The online sales tax bill has been revived again in the U.S. Congress. Two years ago, the influx of Tea Party members on Capitol Hill pushed any idea of raising taxes off the table.
However, members of both parties are now supporting legislation, The Marketplace Fairness Act, which would require e-commerce businesses to collect sales taxes on behalf of out-of-state governments, potentially totaling billions of dollars and effectively raising the cost of online purchases for many of their customers.
The bill requires states to simplify their sales tax structures in their state if they wish to enforce these collections.
Online fairness: Laws catch up to new market reality
The issue is not new. In 1967 and re-affirmed in 1992, the Supreme Court ruled that the variety of state tax laws made it too hard for e-commerce retailers to collect sales taxes from out-of-state customers and remit to their governments. As it now stands, customers are required to submit those sales taxes on their annual tax returns but rarely do. Retailers with a physical presence, or “nexus”, in a state, were required to collect the sales tax from local customers, including through their online channels.

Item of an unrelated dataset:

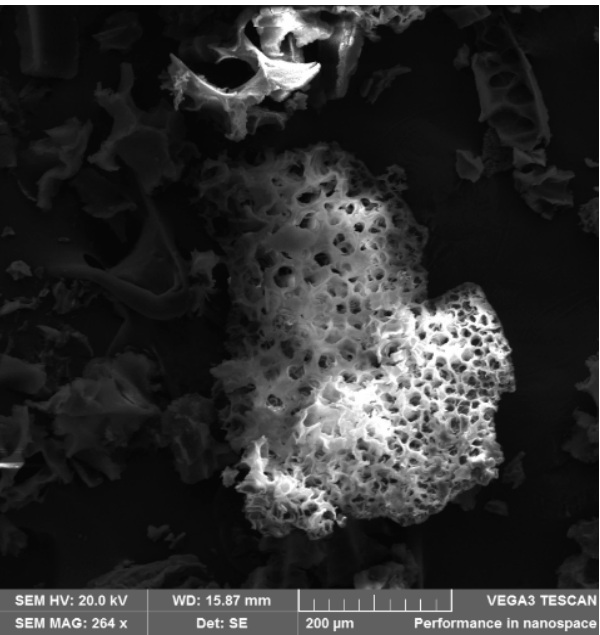
Figure 8. SEM image revealing the retained porosity of the crushed mesoporous composite polymer monolith.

Is Congress more willing now to enable states to enforce collections out-of-state and open up this tax source? Appears so.

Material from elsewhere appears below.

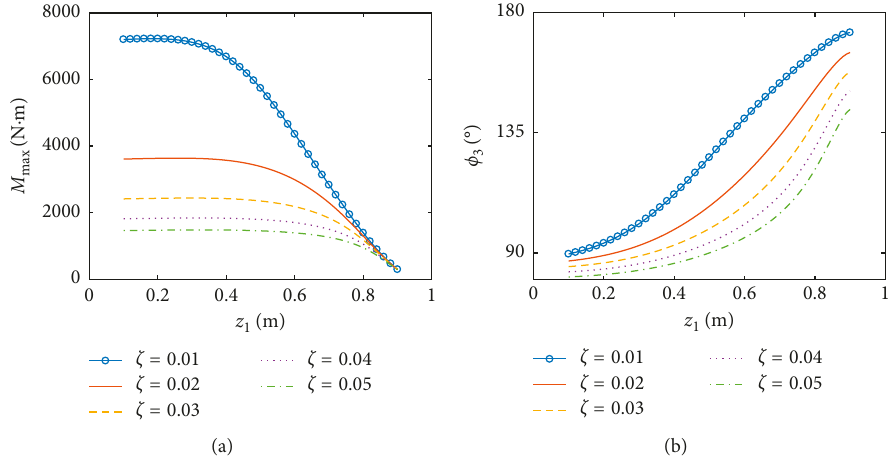
Figure 14: The amplitudes and the phases of resultant moment versus the position of the flexible baffle for R amplitude of the resultant moment, (b) the phase of the resultant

In addition to traditional retailers, a key supporter is Amazon, as they move from a limited state presence model with central warehousing (and limited requirement to collect sales taxes) to more local presence with same-day deliveries. eBay, in representing its base of small, limited presence eTailers, is on the other side.
What does it mean for both bricks-and-clicks and online-only retailers if this becomes a reality?

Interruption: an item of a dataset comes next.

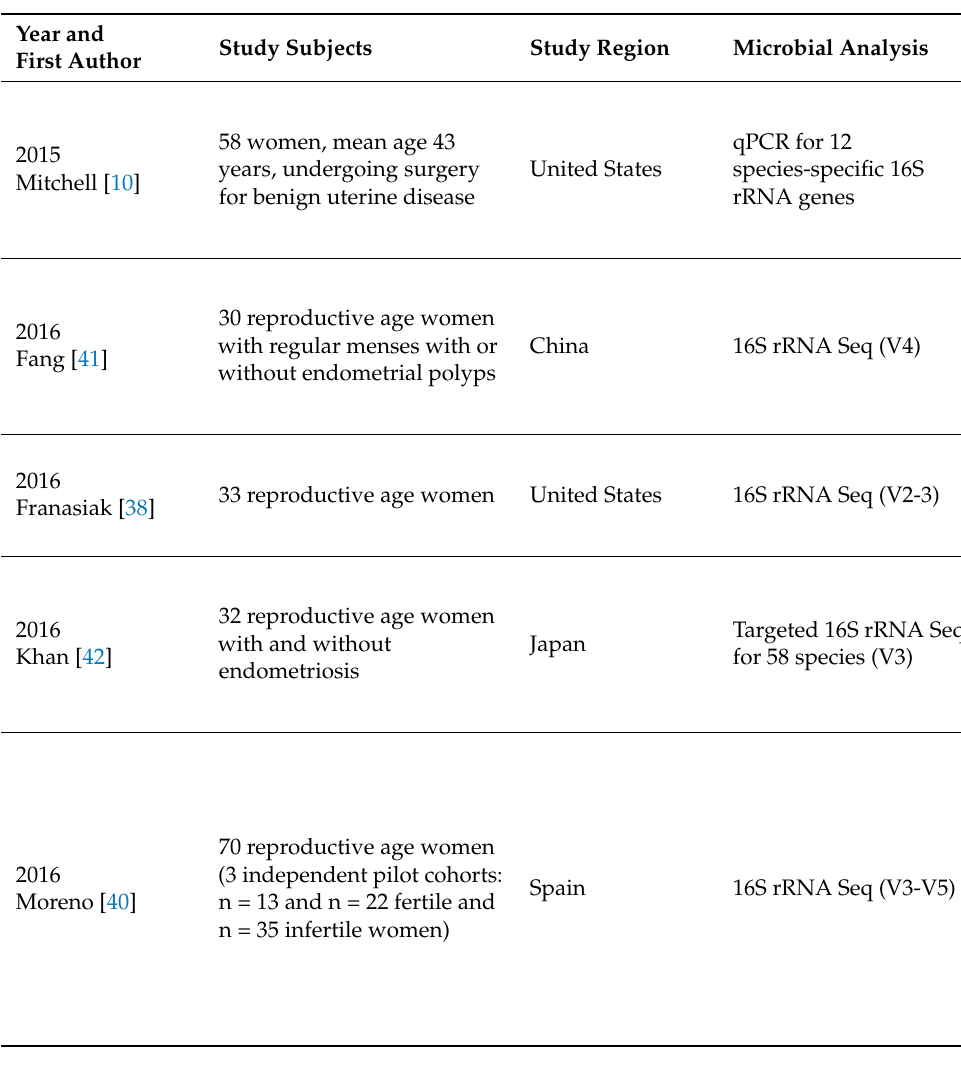
Table 1. Summary of studies analyzing the upper FRT microbiome, including uterine cavity and endometrium, ovaries, fallopian tubes, and peritoneal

It means that the urgency to implement an OmniCommerce business model that brings digital and physical commerce together for a seamless and satisfying customer experience, accelerates for all:
- If the Marketplace Fairness Act passes, the tax disincentive for eTailers wanting a local physical presence is removed (ironically, removing a barrier for them to “showroom”!).
- Traditional retailers will shift toward digital assets as their competitiveness online increases.
- The industry will consolidate as online-only and traditional leaders seize market share in the converged market.
The inflection point for commerce has already arrived, with or without this tax bill. But the winners and losers of the OmniCommerce race have not been decided. But we know how to characterize them:
The losers? Channel-centric operators selling commodity products who continue to operate in silos.
The winners? Agile companies providing value and a seamless brand experience to customers.